**To-do item:** In the records below, begin at the line that has "X134065000Y-109830000D03*" and stop after the line that has "X140950000Y-132715000D03*"; quote those lines verbatim and nothing more.

(Exercise material Opens)

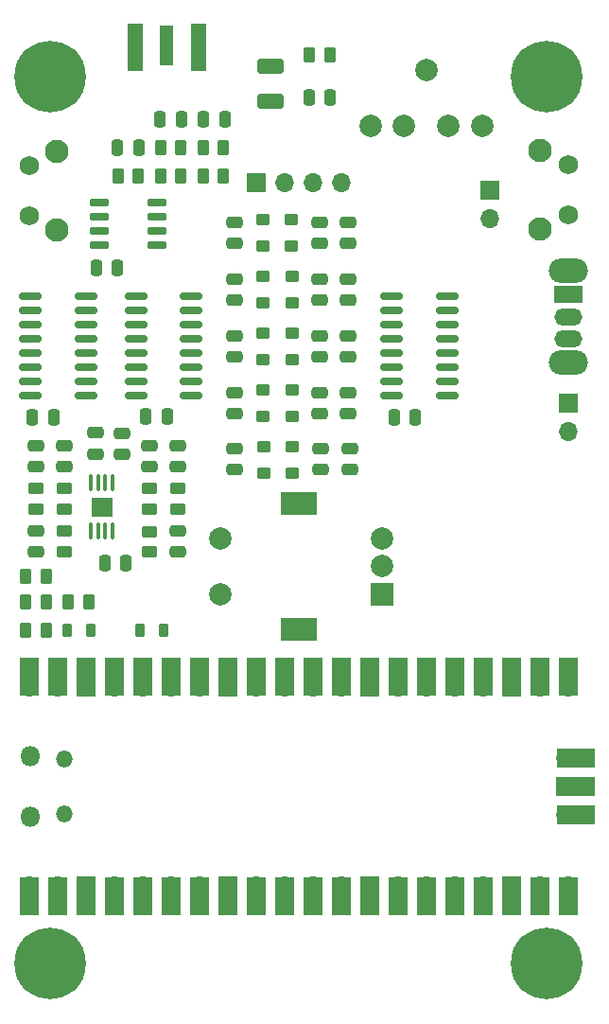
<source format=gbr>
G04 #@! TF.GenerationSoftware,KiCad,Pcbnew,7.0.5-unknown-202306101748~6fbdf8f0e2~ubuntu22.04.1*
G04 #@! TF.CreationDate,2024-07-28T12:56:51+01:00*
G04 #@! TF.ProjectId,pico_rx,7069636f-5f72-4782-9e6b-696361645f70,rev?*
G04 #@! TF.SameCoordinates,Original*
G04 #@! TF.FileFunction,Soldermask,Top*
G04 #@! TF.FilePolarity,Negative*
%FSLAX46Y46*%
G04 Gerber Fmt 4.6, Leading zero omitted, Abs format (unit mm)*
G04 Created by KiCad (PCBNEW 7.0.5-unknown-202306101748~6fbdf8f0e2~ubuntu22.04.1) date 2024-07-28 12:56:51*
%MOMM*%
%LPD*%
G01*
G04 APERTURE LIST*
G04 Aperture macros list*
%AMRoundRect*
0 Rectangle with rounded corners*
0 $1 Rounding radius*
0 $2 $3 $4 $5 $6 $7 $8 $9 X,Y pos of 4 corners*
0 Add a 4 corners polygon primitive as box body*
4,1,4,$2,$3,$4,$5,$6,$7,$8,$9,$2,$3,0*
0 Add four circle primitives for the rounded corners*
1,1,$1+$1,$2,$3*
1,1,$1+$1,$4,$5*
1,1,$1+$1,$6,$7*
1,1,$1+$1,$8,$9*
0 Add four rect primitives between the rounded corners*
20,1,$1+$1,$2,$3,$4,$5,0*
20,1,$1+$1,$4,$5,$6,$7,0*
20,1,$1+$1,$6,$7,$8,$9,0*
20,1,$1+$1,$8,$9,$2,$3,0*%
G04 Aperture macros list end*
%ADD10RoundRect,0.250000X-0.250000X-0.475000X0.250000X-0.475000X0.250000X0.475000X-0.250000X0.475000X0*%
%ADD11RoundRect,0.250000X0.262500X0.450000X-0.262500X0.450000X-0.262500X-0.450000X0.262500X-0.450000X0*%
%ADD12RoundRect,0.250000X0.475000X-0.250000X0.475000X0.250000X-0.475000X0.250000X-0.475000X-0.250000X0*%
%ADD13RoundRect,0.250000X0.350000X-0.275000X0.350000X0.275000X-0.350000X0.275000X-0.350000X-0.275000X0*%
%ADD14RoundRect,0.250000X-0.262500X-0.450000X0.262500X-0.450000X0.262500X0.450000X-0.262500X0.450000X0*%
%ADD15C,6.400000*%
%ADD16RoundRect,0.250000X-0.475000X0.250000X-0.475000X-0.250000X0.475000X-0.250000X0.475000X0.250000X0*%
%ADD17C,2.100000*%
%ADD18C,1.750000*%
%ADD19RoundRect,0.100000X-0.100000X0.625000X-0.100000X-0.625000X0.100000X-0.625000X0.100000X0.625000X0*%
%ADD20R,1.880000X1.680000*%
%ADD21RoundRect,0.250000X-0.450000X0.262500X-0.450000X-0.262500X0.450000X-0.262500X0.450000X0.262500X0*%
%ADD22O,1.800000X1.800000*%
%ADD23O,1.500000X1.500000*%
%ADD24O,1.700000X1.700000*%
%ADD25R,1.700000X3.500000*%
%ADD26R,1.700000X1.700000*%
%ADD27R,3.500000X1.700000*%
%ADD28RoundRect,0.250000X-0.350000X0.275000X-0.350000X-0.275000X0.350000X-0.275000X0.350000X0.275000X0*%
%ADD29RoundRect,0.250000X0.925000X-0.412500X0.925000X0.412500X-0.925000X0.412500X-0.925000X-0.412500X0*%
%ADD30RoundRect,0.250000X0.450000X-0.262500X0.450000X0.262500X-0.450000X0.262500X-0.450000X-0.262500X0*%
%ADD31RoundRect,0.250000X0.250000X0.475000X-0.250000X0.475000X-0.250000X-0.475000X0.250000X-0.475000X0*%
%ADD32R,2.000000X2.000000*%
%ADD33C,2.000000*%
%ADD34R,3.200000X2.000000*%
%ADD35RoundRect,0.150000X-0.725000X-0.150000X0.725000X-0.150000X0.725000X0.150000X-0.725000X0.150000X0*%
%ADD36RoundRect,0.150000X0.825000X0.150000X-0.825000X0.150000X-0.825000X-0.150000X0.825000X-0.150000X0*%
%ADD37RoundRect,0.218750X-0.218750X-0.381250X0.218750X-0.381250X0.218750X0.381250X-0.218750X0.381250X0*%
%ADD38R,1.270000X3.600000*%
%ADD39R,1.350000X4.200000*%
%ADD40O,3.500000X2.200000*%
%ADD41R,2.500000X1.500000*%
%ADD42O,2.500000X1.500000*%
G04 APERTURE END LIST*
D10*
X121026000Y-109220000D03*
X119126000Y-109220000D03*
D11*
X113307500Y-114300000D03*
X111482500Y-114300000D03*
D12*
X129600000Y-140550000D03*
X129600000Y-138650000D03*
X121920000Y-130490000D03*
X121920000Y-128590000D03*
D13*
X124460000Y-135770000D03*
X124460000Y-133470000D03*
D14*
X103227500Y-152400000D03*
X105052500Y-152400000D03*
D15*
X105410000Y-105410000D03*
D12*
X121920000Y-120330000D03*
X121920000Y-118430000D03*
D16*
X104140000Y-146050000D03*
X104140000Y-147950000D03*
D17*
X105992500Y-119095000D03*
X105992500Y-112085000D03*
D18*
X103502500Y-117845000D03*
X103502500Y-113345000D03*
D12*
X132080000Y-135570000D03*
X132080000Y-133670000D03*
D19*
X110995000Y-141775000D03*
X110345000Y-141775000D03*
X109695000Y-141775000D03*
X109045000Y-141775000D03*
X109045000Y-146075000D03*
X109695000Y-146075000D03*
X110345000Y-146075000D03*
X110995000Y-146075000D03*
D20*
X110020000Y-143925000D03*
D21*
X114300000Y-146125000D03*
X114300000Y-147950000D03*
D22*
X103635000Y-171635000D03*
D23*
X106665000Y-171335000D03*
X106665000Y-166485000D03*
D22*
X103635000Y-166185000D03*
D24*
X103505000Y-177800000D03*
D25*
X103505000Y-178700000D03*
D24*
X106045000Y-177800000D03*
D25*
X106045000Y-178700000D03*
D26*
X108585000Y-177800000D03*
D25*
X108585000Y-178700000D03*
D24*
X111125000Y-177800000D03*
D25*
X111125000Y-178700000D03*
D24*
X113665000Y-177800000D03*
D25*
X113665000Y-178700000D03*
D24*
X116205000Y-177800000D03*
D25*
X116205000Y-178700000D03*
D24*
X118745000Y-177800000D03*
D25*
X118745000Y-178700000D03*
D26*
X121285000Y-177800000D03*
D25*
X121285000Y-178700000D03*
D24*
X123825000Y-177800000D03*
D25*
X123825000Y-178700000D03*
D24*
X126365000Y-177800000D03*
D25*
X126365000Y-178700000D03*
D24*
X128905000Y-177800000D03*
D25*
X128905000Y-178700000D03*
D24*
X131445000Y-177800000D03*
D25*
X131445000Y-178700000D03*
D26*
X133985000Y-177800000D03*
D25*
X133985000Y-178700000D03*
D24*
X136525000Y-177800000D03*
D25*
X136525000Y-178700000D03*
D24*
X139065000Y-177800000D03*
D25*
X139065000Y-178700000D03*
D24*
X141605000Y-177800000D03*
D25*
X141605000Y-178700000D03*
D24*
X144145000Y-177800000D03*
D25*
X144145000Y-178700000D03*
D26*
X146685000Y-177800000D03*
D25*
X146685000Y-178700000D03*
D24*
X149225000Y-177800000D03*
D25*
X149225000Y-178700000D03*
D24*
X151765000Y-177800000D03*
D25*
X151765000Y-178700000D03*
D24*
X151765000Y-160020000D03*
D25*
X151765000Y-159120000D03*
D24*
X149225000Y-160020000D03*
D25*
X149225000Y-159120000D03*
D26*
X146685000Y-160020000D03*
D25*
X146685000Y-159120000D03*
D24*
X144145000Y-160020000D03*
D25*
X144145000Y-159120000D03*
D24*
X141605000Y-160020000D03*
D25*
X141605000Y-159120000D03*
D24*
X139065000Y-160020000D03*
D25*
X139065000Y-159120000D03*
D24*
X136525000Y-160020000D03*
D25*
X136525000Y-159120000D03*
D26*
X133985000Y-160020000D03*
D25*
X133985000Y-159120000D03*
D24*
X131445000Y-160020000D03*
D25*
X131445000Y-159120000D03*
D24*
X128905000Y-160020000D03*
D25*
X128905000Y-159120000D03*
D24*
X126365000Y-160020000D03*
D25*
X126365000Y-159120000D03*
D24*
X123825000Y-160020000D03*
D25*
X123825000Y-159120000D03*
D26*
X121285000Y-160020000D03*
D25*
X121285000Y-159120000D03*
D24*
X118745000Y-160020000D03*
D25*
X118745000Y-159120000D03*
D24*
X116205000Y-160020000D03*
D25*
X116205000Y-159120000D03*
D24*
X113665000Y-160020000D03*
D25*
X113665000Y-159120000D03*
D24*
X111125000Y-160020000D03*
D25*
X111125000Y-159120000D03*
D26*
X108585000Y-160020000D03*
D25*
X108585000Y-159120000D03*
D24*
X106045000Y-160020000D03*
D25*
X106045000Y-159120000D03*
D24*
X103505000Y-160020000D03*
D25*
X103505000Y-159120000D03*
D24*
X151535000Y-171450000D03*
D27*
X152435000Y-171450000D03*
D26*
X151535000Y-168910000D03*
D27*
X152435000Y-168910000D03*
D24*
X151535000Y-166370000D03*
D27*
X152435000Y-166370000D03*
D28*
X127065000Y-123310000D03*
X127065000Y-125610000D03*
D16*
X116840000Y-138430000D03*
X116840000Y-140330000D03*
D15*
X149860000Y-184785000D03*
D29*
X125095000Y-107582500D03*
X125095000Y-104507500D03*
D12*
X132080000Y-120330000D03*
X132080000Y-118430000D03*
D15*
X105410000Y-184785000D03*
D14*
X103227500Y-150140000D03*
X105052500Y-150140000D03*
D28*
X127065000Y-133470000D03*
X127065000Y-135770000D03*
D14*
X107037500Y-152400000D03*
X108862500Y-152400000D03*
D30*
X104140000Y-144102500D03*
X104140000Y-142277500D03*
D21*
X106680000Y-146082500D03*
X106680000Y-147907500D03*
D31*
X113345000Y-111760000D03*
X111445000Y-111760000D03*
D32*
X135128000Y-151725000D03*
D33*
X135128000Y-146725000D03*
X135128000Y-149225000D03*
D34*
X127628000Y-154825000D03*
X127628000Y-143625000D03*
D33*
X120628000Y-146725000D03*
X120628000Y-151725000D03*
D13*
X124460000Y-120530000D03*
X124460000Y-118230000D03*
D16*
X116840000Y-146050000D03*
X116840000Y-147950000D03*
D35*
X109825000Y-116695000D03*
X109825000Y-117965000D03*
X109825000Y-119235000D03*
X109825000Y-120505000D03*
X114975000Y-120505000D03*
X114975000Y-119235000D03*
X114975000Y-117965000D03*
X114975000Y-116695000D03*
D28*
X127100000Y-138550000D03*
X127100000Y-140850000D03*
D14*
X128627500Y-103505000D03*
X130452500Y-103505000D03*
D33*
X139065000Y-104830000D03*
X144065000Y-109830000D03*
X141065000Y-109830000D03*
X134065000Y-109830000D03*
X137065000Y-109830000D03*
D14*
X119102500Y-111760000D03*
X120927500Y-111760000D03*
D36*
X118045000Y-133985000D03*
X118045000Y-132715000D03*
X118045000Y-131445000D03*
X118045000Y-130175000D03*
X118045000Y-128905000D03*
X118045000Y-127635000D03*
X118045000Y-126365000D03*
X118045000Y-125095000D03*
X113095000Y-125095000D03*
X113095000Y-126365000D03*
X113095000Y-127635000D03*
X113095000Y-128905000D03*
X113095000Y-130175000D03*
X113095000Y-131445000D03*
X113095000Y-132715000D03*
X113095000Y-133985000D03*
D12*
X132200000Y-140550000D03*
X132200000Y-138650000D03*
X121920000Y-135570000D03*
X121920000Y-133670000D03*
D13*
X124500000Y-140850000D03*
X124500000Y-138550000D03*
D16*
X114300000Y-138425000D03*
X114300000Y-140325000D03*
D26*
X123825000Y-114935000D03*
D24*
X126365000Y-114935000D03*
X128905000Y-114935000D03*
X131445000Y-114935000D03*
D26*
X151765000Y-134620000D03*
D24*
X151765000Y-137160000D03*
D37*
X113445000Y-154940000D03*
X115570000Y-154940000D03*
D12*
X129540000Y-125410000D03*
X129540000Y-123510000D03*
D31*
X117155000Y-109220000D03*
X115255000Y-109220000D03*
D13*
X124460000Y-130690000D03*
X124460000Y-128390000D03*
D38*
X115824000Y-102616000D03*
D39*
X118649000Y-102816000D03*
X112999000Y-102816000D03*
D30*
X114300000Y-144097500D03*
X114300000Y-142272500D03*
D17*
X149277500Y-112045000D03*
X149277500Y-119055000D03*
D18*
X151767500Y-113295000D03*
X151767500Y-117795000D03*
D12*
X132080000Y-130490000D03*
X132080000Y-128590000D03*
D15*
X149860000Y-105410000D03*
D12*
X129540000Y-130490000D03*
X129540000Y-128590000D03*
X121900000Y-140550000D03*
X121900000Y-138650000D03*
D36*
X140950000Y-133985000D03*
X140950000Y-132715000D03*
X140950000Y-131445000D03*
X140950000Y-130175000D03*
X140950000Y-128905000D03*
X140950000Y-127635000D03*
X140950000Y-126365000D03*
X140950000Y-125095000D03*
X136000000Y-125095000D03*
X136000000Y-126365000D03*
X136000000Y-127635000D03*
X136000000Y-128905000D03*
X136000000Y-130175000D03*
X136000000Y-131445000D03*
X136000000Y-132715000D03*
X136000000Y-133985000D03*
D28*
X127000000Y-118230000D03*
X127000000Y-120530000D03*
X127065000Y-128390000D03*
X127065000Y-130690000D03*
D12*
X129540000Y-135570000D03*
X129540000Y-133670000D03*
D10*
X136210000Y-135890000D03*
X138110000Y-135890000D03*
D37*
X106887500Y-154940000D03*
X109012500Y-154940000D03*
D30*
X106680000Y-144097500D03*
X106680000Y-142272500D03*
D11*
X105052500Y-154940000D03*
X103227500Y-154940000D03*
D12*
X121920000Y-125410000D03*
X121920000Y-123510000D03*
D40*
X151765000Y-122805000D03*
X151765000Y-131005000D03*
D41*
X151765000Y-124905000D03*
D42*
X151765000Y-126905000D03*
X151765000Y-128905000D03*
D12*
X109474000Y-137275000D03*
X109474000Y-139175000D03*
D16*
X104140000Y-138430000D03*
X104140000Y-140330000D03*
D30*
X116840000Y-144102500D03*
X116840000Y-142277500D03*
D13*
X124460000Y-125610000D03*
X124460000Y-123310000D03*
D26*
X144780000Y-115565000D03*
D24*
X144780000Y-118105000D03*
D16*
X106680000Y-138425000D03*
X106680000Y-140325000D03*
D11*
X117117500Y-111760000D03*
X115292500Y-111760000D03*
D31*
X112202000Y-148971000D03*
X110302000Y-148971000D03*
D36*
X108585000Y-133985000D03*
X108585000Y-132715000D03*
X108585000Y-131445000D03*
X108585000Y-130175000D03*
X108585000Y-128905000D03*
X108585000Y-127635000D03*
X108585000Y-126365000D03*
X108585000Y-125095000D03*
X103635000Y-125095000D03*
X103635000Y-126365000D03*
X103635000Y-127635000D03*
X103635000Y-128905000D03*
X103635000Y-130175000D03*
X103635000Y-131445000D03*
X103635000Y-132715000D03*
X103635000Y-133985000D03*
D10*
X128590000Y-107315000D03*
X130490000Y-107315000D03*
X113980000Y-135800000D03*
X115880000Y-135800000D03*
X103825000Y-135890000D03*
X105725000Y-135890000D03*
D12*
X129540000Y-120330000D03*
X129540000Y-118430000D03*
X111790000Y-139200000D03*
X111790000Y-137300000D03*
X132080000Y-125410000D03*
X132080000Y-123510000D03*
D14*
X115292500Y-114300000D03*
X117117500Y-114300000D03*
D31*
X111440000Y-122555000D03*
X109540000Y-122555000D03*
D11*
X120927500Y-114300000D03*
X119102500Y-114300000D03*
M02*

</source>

(Exercise material Closes)

**Written solution:**
X134065000Y-109830000D03*
X137065000Y-109830000D03*
D14*
X119102500Y-111760000D03*
X120927500Y-111760000D03*
D36*
X118045000Y-133985000D03*
X118045000Y-132715000D03*
X118045000Y-131445000D03*
X118045000Y-130175000D03*
X118045000Y-128905000D03*
X118045000Y-127635000D03*
X118045000Y-126365000D03*
X118045000Y-125095000D03*
X113095000Y-125095000D03*
X113095000Y-126365000D03*
X113095000Y-127635000D03*
X113095000Y-128905000D03*
X113095000Y-130175000D03*
X113095000Y-131445000D03*
X113095000Y-132715000D03*
X113095000Y-133985000D03*
D12*
X132200000Y-140550000D03*
X132200000Y-138650000D03*
X121920000Y-135570000D03*
X121920000Y-133670000D03*
D13*
X124500000Y-140850000D03*
X124500000Y-138550000D03*
D16*
X114300000Y-138425000D03*
X114300000Y-140325000D03*
D26*
X123825000Y-114935000D03*
D24*
X126365000Y-114935000D03*
X128905000Y-114935000D03*
X131445000Y-114935000D03*
D26*
X151765000Y-134620000D03*
D24*
X151765000Y-137160000D03*
D37*
X113445000Y-154940000D03*
X115570000Y-154940000D03*
D12*
X129540000Y-125410000D03*
X129540000Y-123510000D03*
D31*
X117155000Y-109220000D03*
X115255000Y-109220000D03*
D13*
X124460000Y-130690000D03*
X124460000Y-128390000D03*
D38*
X115824000Y-102616000D03*
D39*
X118649000Y-102816000D03*
X112999000Y-102816000D03*
D30*
X114300000Y-144097500D03*
X114300000Y-142272500D03*
D17*
X149277500Y-112045000D03*
X149277500Y-119055000D03*
D18*
X151767500Y-113295000D03*
X151767500Y-117795000D03*
D12*
X132080000Y-130490000D03*
X132080000Y-128590000D03*
D15*
X149860000Y-105410000D03*
D12*
X129540000Y-130490000D03*
X129540000Y-128590000D03*
X121900000Y-140550000D03*
X121900000Y-138650000D03*
D36*
X140950000Y-133985000D03*
X140950000Y-132715000D03*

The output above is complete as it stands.